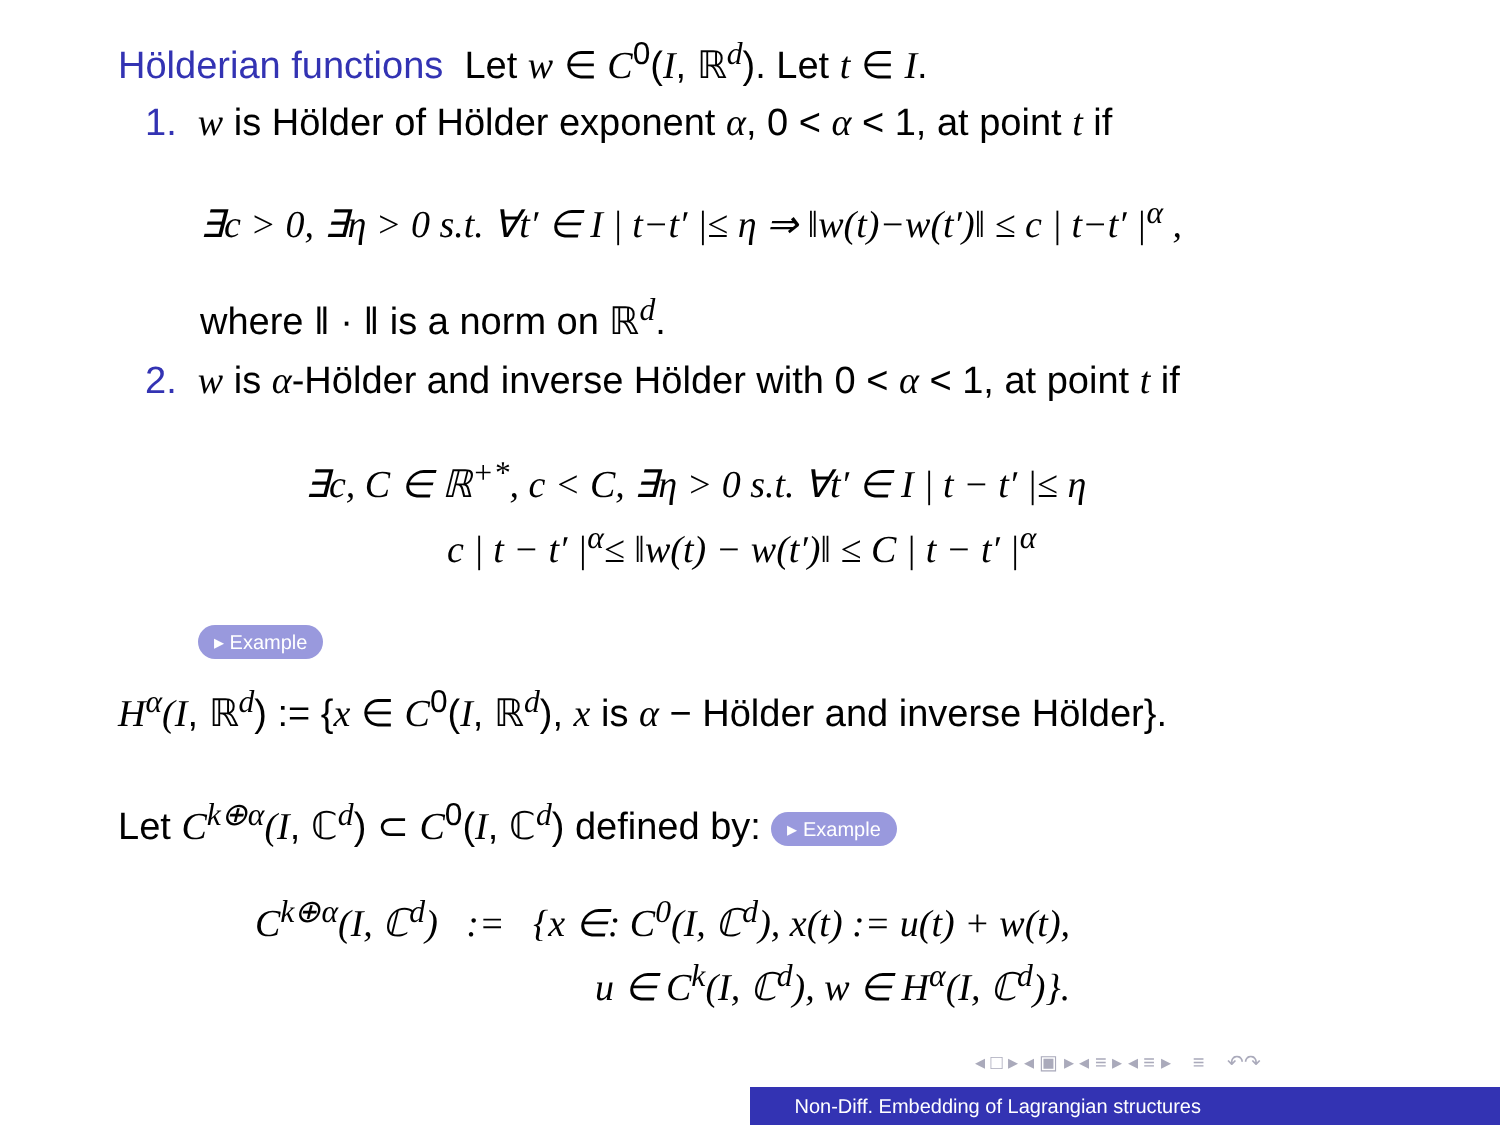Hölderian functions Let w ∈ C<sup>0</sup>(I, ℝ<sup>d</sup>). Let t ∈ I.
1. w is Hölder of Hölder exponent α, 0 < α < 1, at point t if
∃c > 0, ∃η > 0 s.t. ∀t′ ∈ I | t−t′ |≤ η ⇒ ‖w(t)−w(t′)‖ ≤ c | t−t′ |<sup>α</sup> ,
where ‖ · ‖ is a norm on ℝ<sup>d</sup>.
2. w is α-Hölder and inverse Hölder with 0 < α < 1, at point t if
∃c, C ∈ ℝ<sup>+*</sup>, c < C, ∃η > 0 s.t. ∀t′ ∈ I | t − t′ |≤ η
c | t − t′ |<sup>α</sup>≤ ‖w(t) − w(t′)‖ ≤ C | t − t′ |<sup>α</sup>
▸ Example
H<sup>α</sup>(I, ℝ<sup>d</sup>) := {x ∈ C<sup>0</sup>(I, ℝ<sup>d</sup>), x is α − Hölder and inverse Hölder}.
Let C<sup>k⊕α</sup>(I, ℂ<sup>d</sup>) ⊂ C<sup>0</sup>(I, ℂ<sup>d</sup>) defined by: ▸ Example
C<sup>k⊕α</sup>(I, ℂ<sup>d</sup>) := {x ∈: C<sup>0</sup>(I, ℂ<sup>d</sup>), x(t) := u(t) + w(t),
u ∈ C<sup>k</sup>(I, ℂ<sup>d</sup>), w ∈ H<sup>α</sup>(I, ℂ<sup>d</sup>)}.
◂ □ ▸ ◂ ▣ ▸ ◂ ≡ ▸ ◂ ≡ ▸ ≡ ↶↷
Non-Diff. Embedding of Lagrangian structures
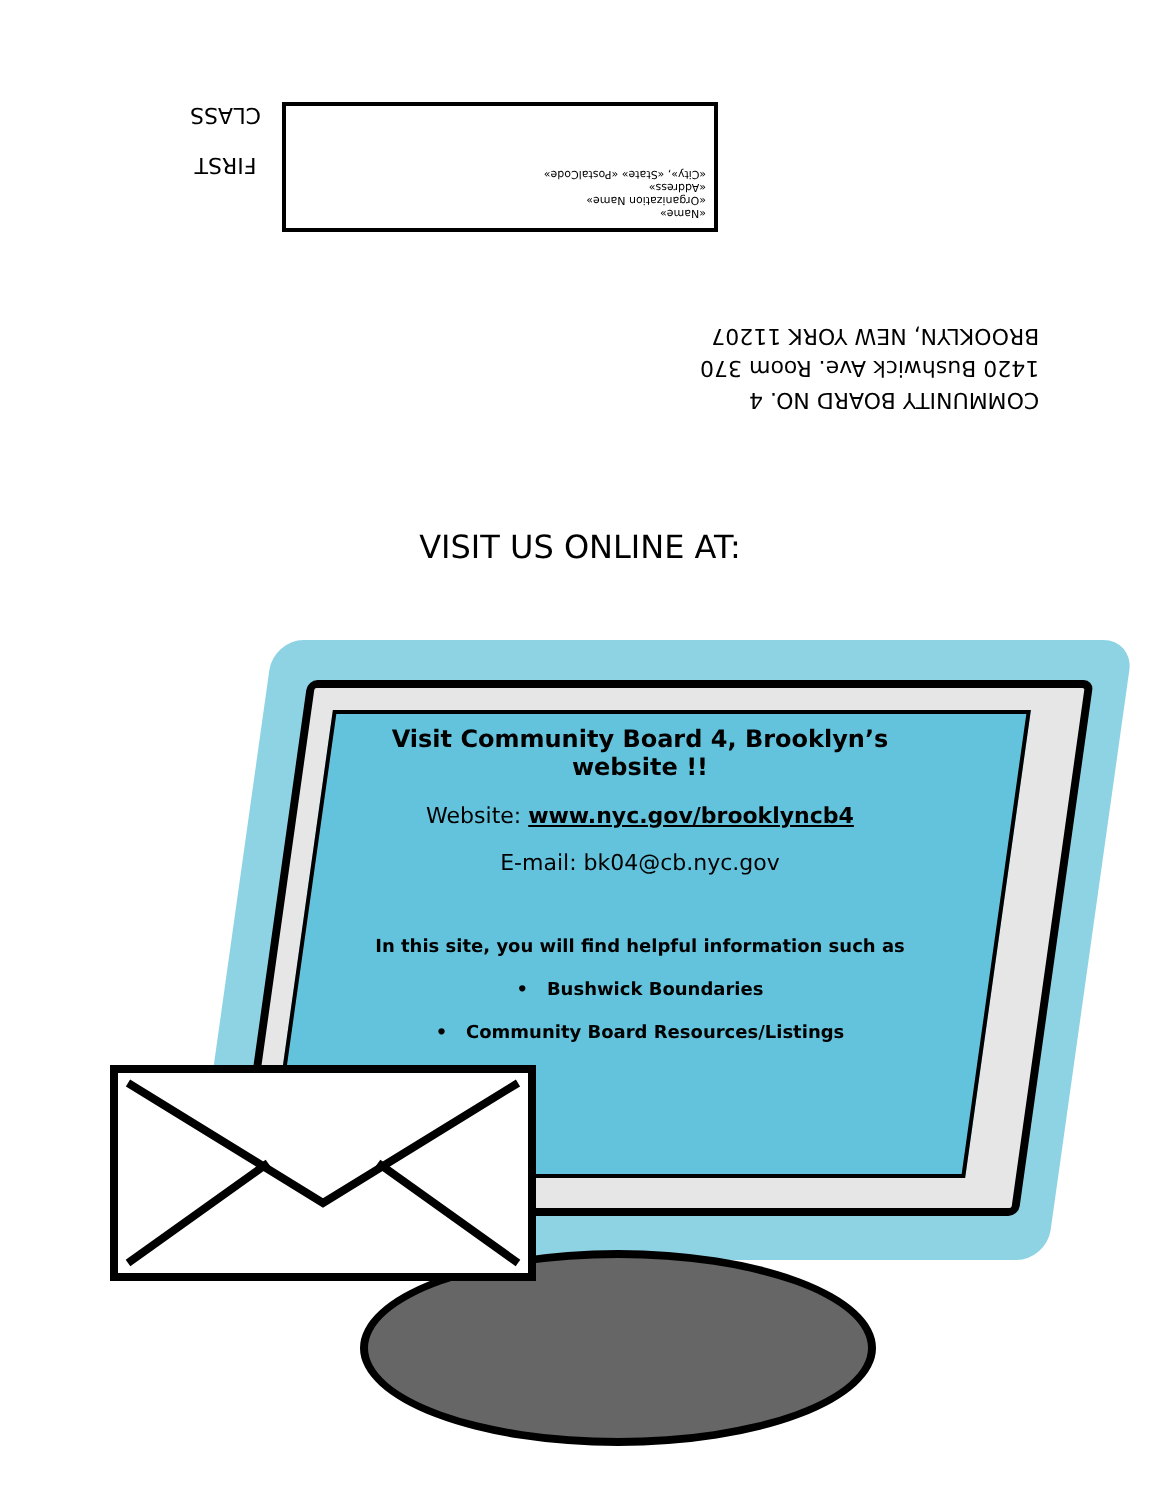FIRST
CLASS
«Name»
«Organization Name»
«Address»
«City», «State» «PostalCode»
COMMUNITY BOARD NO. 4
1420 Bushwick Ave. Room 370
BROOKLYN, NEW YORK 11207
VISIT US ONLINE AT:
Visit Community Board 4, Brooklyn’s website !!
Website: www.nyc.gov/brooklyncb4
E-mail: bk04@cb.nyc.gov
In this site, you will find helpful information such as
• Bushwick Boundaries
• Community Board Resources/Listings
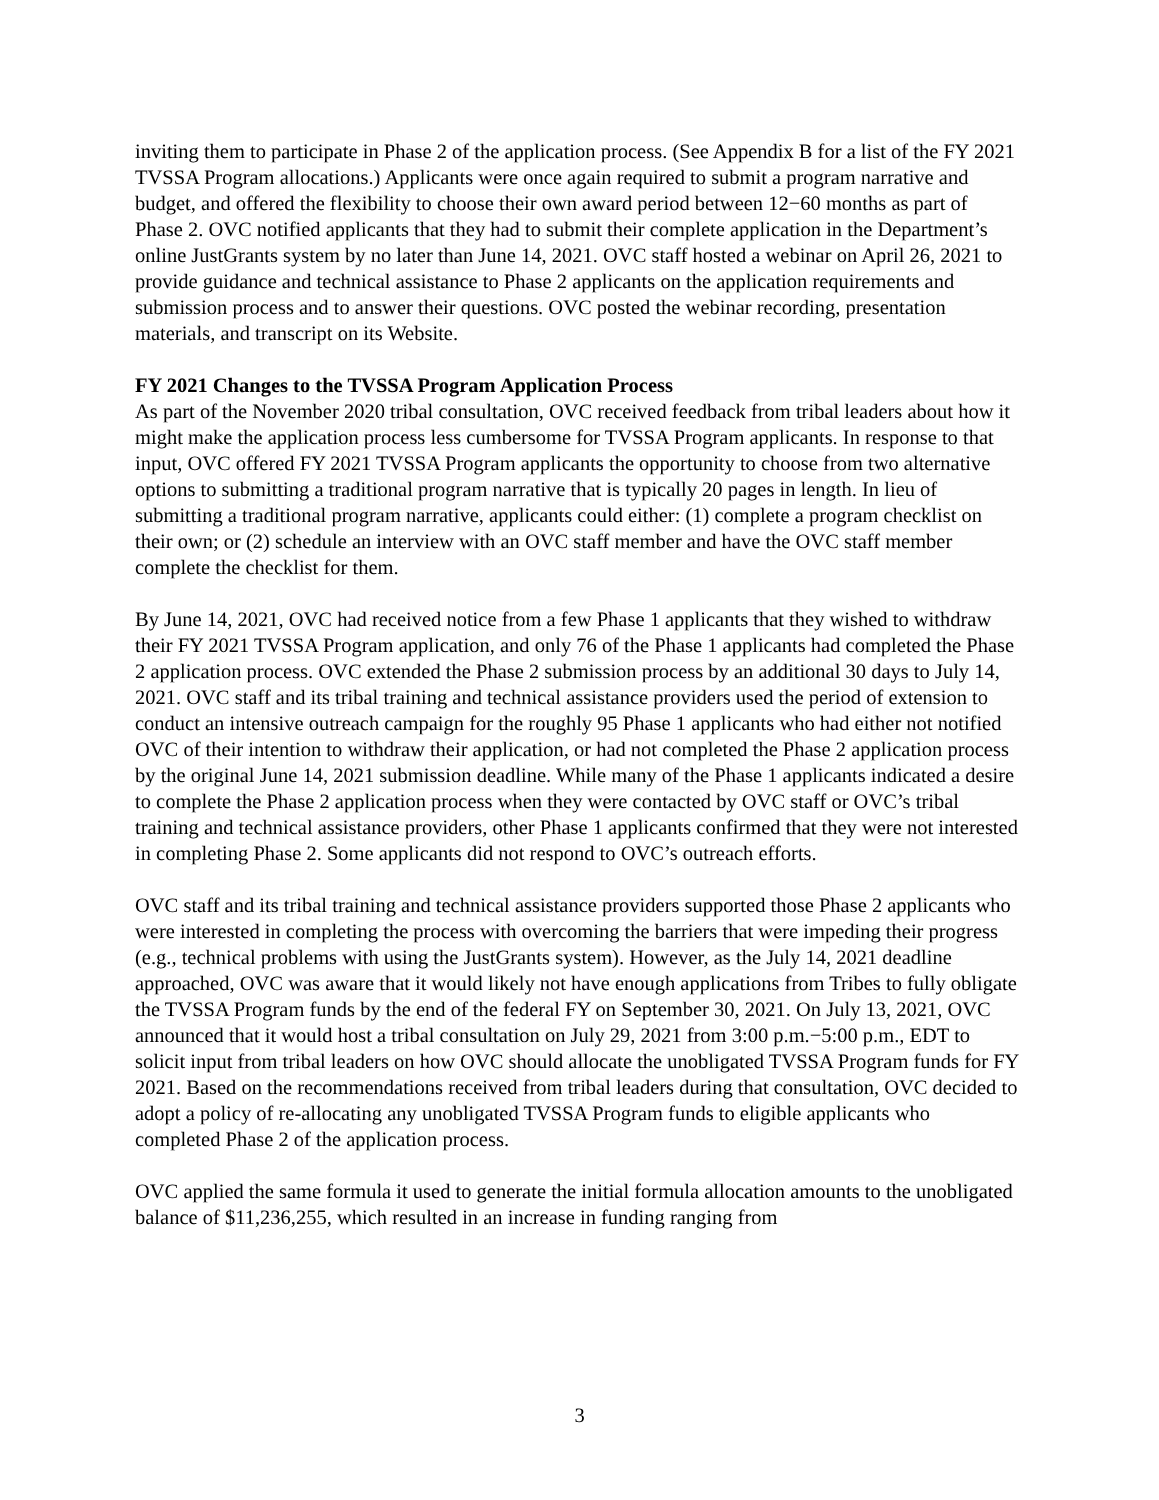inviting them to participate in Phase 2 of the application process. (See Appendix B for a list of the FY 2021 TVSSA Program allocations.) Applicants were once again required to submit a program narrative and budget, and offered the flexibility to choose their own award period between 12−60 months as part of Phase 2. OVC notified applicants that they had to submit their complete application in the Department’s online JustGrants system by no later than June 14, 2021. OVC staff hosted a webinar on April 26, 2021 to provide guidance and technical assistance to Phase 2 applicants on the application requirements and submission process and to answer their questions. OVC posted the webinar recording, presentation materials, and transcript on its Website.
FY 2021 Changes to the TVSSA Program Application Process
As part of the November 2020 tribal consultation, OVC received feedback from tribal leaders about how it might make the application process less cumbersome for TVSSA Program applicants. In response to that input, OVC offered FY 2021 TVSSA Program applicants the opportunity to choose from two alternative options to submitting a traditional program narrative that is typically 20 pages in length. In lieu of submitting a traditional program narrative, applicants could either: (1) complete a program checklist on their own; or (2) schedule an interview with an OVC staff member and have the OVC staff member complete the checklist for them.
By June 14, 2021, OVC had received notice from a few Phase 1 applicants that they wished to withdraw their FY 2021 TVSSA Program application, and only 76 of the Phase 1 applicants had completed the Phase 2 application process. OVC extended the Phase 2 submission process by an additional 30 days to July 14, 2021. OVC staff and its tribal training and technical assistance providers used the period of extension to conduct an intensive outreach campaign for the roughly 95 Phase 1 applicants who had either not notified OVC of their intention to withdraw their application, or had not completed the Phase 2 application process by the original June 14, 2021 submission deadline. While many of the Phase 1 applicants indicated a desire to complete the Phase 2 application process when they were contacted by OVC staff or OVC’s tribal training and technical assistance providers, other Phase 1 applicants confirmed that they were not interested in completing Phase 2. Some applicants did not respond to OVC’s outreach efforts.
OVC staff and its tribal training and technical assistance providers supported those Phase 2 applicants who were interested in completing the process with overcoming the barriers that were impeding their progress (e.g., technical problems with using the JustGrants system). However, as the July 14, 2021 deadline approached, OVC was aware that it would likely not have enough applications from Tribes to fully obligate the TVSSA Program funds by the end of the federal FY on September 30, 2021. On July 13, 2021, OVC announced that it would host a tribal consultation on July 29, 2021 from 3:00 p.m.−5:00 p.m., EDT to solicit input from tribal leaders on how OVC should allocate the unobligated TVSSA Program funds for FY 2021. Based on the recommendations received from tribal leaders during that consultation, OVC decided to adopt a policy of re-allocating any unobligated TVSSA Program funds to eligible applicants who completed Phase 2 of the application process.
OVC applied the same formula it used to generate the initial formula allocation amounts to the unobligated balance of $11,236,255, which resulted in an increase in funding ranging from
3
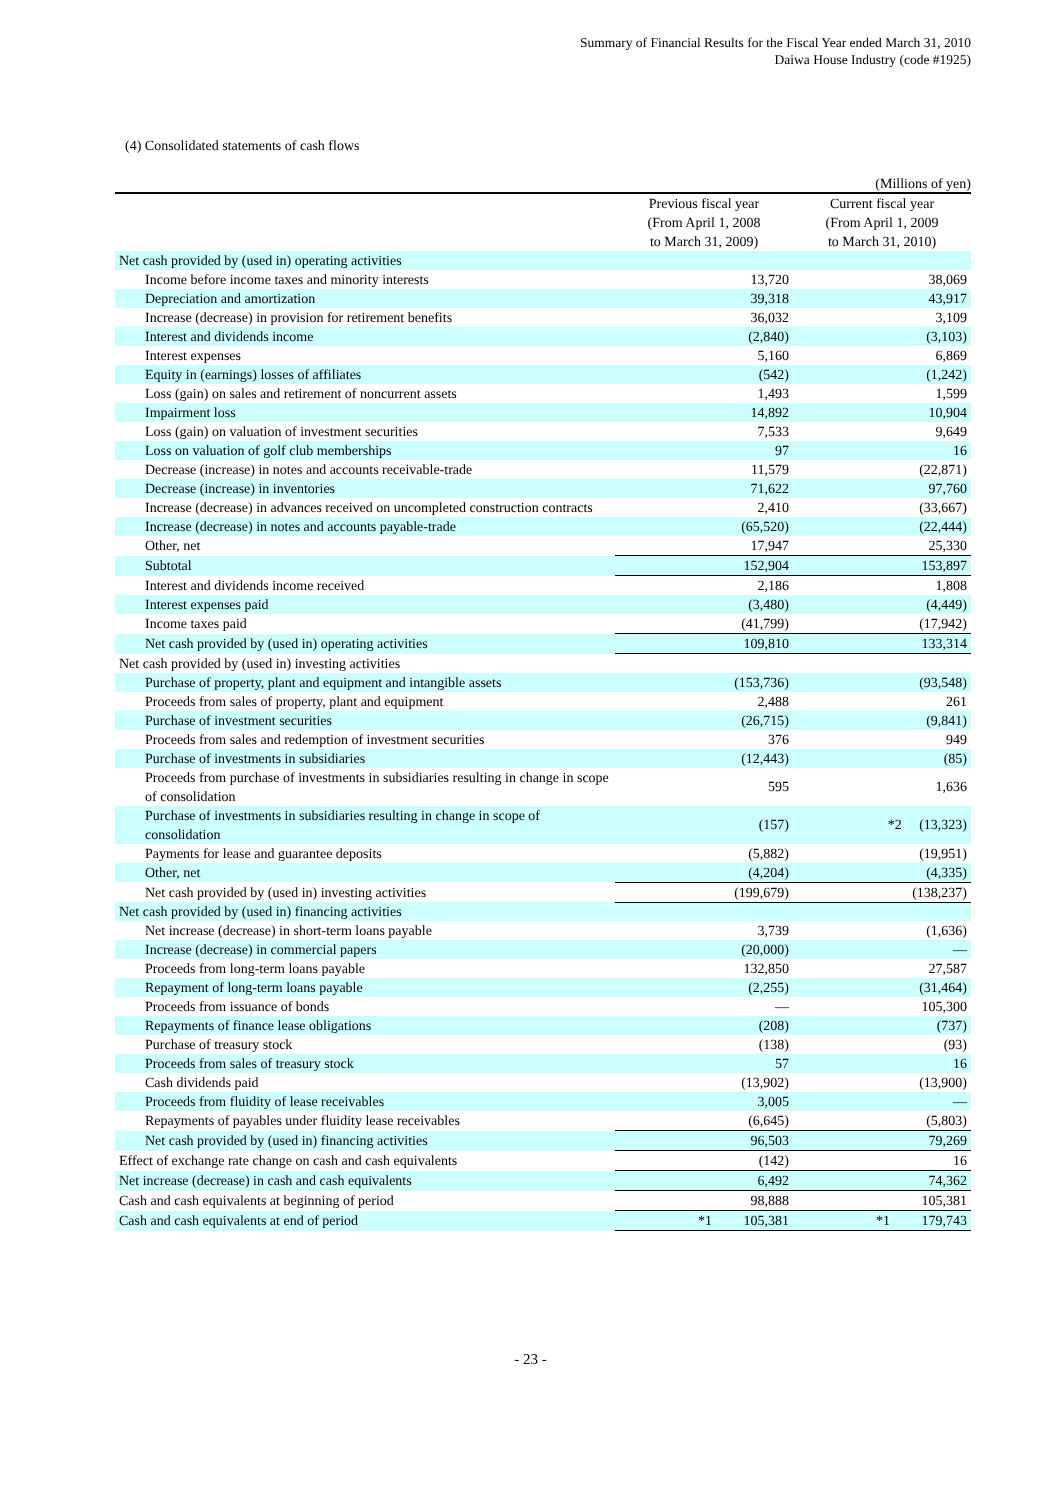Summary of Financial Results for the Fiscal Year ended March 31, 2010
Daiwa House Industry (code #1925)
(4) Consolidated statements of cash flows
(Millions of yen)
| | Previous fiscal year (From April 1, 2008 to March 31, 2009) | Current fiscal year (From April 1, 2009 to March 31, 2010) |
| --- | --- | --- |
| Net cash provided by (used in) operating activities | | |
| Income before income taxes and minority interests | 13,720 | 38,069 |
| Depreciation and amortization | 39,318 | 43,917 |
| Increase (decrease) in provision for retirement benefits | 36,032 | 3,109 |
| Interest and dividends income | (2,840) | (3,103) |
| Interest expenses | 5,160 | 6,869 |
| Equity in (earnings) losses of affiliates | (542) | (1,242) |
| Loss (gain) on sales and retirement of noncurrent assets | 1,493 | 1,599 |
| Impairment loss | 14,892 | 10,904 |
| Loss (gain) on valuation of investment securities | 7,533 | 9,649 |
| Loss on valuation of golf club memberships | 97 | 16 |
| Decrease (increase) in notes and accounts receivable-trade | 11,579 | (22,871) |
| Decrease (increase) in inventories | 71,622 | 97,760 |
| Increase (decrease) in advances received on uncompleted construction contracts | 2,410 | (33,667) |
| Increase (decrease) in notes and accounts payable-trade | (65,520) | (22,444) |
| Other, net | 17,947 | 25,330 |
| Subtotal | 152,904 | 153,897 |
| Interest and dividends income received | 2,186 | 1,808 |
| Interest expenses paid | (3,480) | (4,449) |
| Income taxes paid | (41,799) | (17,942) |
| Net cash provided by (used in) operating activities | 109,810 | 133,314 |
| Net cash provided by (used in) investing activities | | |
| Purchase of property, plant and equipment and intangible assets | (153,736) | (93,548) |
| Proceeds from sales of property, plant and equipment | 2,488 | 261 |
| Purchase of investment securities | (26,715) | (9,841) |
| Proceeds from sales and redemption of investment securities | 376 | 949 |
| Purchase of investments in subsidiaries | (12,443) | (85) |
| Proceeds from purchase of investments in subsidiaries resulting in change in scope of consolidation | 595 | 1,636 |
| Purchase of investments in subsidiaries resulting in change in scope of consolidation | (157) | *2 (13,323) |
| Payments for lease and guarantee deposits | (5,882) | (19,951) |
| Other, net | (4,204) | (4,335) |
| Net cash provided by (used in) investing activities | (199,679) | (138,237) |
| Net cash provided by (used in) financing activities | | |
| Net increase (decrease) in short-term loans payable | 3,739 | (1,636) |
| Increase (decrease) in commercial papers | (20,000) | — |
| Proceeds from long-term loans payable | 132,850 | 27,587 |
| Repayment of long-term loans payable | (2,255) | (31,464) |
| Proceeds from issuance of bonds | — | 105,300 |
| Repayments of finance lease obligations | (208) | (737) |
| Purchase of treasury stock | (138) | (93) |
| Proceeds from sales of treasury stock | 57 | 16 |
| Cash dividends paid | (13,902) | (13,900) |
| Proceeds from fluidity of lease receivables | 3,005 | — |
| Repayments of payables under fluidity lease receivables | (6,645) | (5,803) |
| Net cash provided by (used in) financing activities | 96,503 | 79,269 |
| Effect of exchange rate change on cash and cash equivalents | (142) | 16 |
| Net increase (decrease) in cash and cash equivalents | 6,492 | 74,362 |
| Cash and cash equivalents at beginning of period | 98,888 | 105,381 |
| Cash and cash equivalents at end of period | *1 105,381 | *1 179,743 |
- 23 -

▸ **Exercise aim**:
Look through the entries above and quote exactly the lines from the line with "(157) | *2 (13,323) |" to the line with "3,739 | (1,636) |", counting both of those lines.

▸ **Response area**:
| Purchase of investments in subsidiaries resulting in change in scope of consolidation | (157) | *2 (13,323) |
| Payments for lease and guarantee deposits | (5,882) | (19,951) |
| Other, net | (4,204) | (4,335) |
| Net cash provided by (used in) investing activities | (199,679) | (138,237) |
| Net cash provided by (used in) financing activities | | |
| Net increase (decrease) in short-term loans payable | 3,739 | (1,636) |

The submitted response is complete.